• THE PROBLEM: Your reply should reproduce each record precisely as written.

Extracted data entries
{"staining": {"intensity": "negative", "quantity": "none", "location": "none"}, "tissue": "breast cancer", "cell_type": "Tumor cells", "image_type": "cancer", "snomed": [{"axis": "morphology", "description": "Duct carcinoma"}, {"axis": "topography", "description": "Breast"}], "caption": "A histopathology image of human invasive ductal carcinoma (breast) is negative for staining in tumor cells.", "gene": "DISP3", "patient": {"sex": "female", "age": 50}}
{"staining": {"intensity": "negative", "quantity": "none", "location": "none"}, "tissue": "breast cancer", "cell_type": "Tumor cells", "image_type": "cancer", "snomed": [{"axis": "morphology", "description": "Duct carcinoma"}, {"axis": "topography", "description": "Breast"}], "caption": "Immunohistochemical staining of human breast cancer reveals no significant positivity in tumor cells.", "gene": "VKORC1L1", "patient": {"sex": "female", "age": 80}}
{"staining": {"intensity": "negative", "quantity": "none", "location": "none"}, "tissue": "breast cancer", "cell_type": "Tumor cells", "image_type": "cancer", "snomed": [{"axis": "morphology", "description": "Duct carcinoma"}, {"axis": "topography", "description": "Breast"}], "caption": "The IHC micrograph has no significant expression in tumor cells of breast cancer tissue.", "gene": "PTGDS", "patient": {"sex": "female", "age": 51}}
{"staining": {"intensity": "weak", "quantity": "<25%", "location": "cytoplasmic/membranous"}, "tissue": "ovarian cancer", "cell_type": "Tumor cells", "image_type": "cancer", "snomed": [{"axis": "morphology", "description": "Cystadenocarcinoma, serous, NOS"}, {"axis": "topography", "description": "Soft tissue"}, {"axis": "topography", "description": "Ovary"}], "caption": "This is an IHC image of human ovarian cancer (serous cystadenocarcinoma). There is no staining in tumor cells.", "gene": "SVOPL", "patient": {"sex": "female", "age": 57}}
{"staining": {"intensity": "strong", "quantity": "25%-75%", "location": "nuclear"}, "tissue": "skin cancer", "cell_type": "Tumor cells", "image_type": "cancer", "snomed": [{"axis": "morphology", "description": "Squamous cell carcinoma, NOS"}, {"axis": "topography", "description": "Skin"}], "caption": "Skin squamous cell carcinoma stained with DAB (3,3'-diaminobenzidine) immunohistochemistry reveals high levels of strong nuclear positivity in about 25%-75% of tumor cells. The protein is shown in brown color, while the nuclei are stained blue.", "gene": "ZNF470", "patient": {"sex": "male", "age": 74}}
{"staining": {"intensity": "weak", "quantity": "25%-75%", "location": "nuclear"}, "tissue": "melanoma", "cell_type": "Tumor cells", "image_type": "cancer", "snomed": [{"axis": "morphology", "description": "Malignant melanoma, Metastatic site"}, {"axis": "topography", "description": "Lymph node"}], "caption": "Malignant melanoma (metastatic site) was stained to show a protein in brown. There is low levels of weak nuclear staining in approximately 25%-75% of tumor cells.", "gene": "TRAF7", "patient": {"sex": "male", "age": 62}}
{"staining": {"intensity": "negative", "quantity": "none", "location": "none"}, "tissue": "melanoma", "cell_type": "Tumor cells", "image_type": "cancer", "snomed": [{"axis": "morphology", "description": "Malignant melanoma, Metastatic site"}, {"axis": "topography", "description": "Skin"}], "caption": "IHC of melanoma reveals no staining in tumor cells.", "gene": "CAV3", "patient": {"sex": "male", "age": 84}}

• EXERCISE ANSWER:
{"staining": {"intensity": "negative", "quantity": "none", "location": "none"}, "tissue": "breast cancer", "cell_type": "Tumor cells", "image_type": "cancer", "snomed": [{"axis": "morphology", "description": "Duct carcinoma"}, {"axis": "topography", "description": "Breast"}], "caption": "A histopathology image of human invasive ductal carcinoma (breast) is negative for staining in tumor cells.", "gene": "DISP3", "patient": {"sex": "female", "age": 50}}
{"staining": {"intensity": "negative", "quantity": "none", "location": "none"}, "tissue": "breast cancer", "cell_type": "Tumor cells", "image_type": "cancer", "snomed": [{"axis": "morphology", "description": "Duct carcinoma"}, {"axis": "topography", "description": "Breast"}], "caption": "Immunohistochemical staining of human breast cancer reveals no significant positivity in tumor cells.", "gene": "VKORC1L1", "patient": {"sex": "female", "age": 80}}
{"staining": {"intensity": "negative", "quantity": "none", "location": "none"}, "tissue": "breast cancer", "cell_type": "Tumor cells", "image_type": "cancer", "snomed": [{"axis": "morphology", "description": "Duct carcinoma"}, {"axis": "topography", "description": "Breast"}], "caption": "The IHC micrograph has no significant expression in tumor cells of breast cancer tissue.", "gene": "PTGDS", "patient": {"sex": "female", "age": 51}}
{"staining": {"intensity": "weak", "quantity": "<25%", "location": "cytoplasmic/membranous"}, "tissue": "ovarian cancer", "cell_type": "Tumor cells", "image_type": "cancer", "snomed": [{"axis": "morphology", "description": "Cystadenocarcinoma, serous, NOS"}, {"axis": "topography", "description": "Soft tissue"}, {"axis": "topography", "description": "Ovary"}], "caption": "This is an IHC image of human ovarian cancer (serous cystadenocarcinoma). There is no staining in tumor cells.", "gene": "SVOPL", "patient": {"sex": "female", "age": 57}}
{"staining": {"intensity": "strong", "quantity": "25%-75%", "location": "nuclear"}, "tissue": "skin cancer", "cell_type": "Tumor cells", "image_type": "cancer", "snomed": [{"axis": "morphology", "description": "Squamous cell carcinoma, NOS"}, {"axis": "topography", "description": "Skin"}], "caption": "Skin squamous cell carcinoma stained with DAB (3,3'-diaminobenzidine) immunohistochemistry reveals high levels of strong nuclear positivity in about 25%-75% of tumor cells. The protein is shown in brown color, while the nuclei are stained blue.", "gene": "ZNF470", "patient": {"sex": "male", "age": 74}}
{"staining": {"intensity": "weak", "quantity": "25%-75%", "location": "nuclear"}, "tissue": "melanoma", "cell_type": "Tumor cells", "image_type": "cancer", "snomed": [{"axis": "morphology", "description": "Malignant melanoma, Metastatic site"}, {"axis": "topography", "description": "Lymph node"}], "caption": "Malignant melanoma (metastatic site) was stained to show a protein in brown. There is low levels of weak nuclear staining in approximately 25%-75% of tumor cells.", "gene": "TRAF7", "patient": {"sex": "male", "age": 62}}
{"staining": {"intensity": "negative", "quantity": "none", "location": "none"}, "tissue": "melanoma", "cell_type": "Tumor cells", "image_type": "cancer", "snomed": [{"axis": "morphology", "description": "Malignant melanoma, Metastatic site"}, {"axis": "topography", "description": "Skin"}], "caption": "IHC of melanoma reveals no staining in tumor cells.", "gene": "CAV3", "patient": {"sex": "male", "age": 84}}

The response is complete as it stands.